> _REQUEST_:
Restate the data exactly as given and keep the pictures out.

[Transcribed page contents]

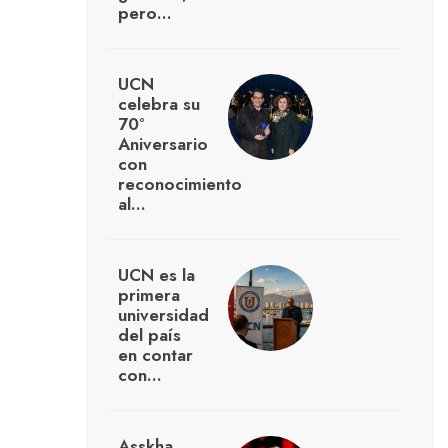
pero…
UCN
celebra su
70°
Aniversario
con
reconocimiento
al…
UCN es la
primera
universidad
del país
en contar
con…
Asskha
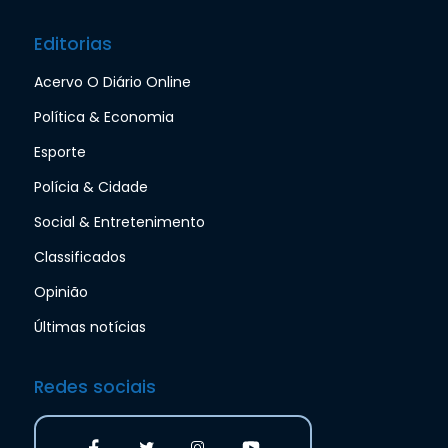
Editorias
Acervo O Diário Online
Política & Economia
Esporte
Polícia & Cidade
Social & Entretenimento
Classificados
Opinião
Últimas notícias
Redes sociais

> _EXERCISE ANSWER_:
pero…
UCN
celebra su
70°
Aniversario
con
reconocimiento
al…
UCN es la
primera
universidad
del país
en contar
con…
Asskha
Editorias
Acervo O Diário Online
Política & Economia
Esporte
Polícia & Cidade
Social & Entretenimento
Classificados
Opinião
Últimas notícias
Redes sociais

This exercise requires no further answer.